Provided material
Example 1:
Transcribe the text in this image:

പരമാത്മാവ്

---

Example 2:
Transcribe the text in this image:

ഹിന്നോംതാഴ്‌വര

Instructions for the task
Please retype the entries above in full, exactly as they stand.

Response to the task
Example 1:
Transcribe the text in this image:

പരമാത്മാവ്

---

Example 2:
Transcribe the text in this image:

ഹിന്നോംതാഴ്‌വര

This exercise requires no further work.